Friday 2022-08-12




By Sifiso Nhlabatsi | 2019-07-24

The High Court will soon make a landmark ruling where it will decide whether sections of the Marriage Act 47 of 1964 should be abolished or not.

Yesterday, legal representatives from the Women and Law of Swaziland (WLSA) were in court where they presented their arguments on why they feel certain sections of the Act are unconstitutional as they give more power to men than women.

The matter is before the High Court full-bench which now constitutes itself into a Constitutional Court and was heard by Principal Judge Qinisile Mabuza, Judge Nkululeko Hlophe and Judge Titus Mangeni.

The argument was that the purpose of marital power is that someone must be in control and men tend to abuse that power.  The complaint that was raised is that people get married through civil rites but the consequences are faced in common law. WILSA’s argument is that the issue of marital power denies women their rights.

Submissions made at the High Court yesterday by WILSA legal team was that the High Court declare Section(s) 24 and 25 of the Marriage Act 47 of 1964 unconstitutional in that it violates Sections 18, 20 and 28 of the Constitution of Swaziland Act 001 of 2005.

The first half of Section 24 of the Act, it was argued, provides that the consequences of marriage under the Act are to be governed by common law. The second part of it, according to papers submitted to court says if the parties are Africans, the marriage consequences shall be in accordance with Swazi Law and Customs unless they exercise an option in terms of Section 25 of the Act. This section, according to WILSA, is discriminatory.

The court was informed that the principle of marital power gives a husband married under civil rite and in community of property three broad powers: The husband’s power as head of the family, by which power he has the decisive say in all matters, concerning the common life of the family. The second power is the husband’s power over his wife, including legal representation and lastly it is the husband’s power over the property of the wife, by which he administer the joint estate as if the regime is in community of property.

Section 25 it was argued provides relevantly an application for an option where the parties to the said marriage are Africans.

“The parties are to decide before the solemnisation of the marriage will be in accordance with common law, thereby excluding the application of customary law.

According to the applicants, Section 24 and 25 of the Marriage Act of 1964 dictates that material power and property rights should be governed by Swazi Law and Custom.

The problem, however, is that Swazi Custom vests these powers in the man, not the woman. This is viewed by WILSA as something which violates the Bill of Rights which is enshrined in the Constitution.

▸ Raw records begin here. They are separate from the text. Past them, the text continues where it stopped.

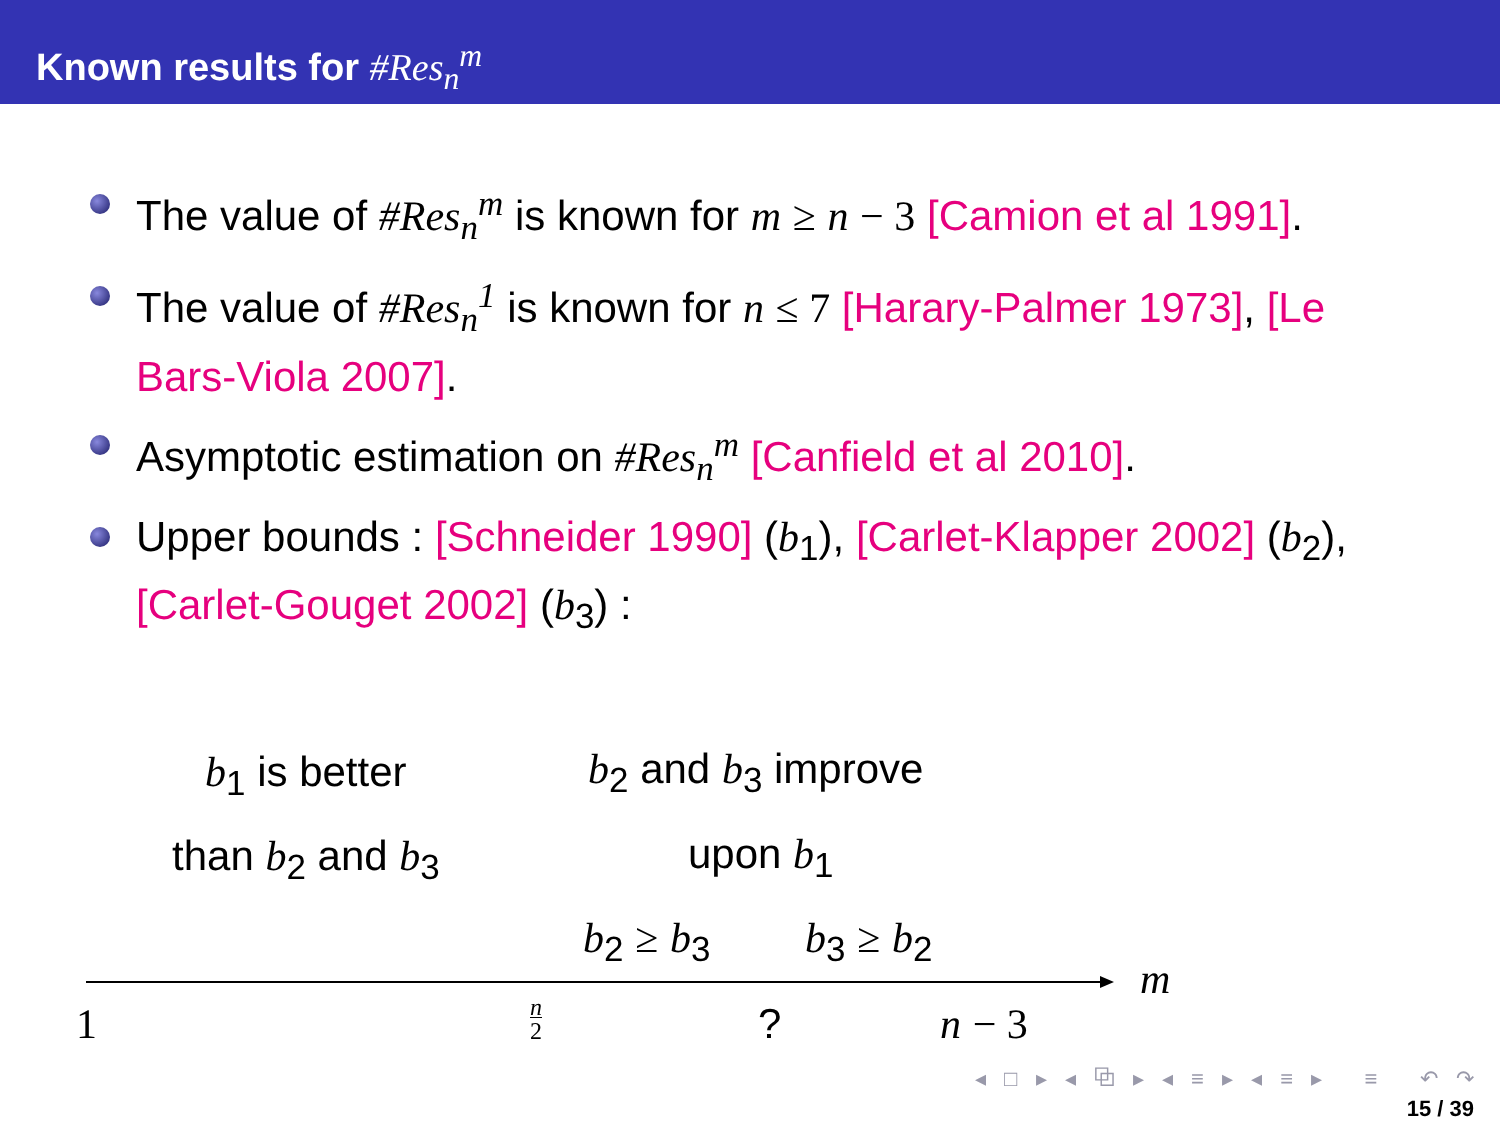Known results for #Res<sub>n</sub><sup>m</sup>
The value of #Res<sub>n</sub><sup>m</sup> is known for m ≥ n − 3 [Camion et al 1991].
The value of #Res<sub>n</sub><sup>1</sup> is known for n ≤ 7 [Harary-Palmer 1973], [Le Bars-Viola 2007].
Asymptotic estimation on #Res<sub>n</sub><sup>m</sup> [Canfield et al 2010].
Upper bounds : [Schneider 1990] (b<sub>1</sub>), [Carlet-Klapper 2002] (b<sub>2</sub>), [Carlet-Gouget 2002] (b<sub>3</sub>) :
b<sub>1</sub> is better b<sub>2</sub> and b<sub>3</sub> improve
than b<sub>2</sub> and b<sub>3</sub> upon b<sub>1</sub>
b<sub>2</sub> ≥ b<sub>3</sub> b<sub>3</sub> ≥ b<sub>2</sub>
m
1
n
2
? n − 3
◂ □ ▸ ◂ ⧉ ▸ ◂ ≡ ▸ ◂ ≡ ▸ ≡ ↶ ↷
15 / 39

However, in the heads of argument presented by Crown Counsel Malibongwe Mashinini, representing the Office of the Attorney General, was that there are many other couples who would happily want their marriage to be in terms of Section (s) 24 and 25 un-amended or with minor amendments if any.

The AG argued that in any case prayers 1 and 2 are bad in law, in that with Section (s) 24 and 25 invalidated as prayed, there will be a vacuum for there will be nothing to inform as to what are the consequences of the marriage under the Act will be.

It was argued that with the removal of marital power, government’s lawyers stated that one has to be considerate of the multitudes of women, married in community of property who are at peace with the current setting of marital power.

According to WILSA, government has signed many treaties advocating for gender equality and women’s rights but is failing to implement such.

 The argument was that countries such as Botswana, Lesotho and South Africa have made amendments to Marriage Acts infringing on women’s rights.

Government’s legal team is objecting to the application made by WILSA, saying the application for invalidating Section (s) 24 and 25 as a whole is not necessary because there are other options that applicants could have opted, in order to attain the remedy being sought, such as seeking an order of court in varying the control of the communal assets. 

However, the judges pointed out that it is not everyone who has easy access to court.

The Attorney General’s Office argued that marital power is a variable consequence of a marriage and is not automatic.

“The parties can choose to exclude marital power by opting to enter into an antenuptual contract of marriage,” part of the argument from the Attorney General’s office read.

After making the submissions, the respondent which is the government team, indicated that they will now await the court’s decision in the matter.

The judges indicated that they will make judgment on the matter very soon and they pointed out that the parties will be informed once judgment is ready.

Representing WLSA in the matter is lawyer Mzwandile Dlamini from MS Dlamini Legal.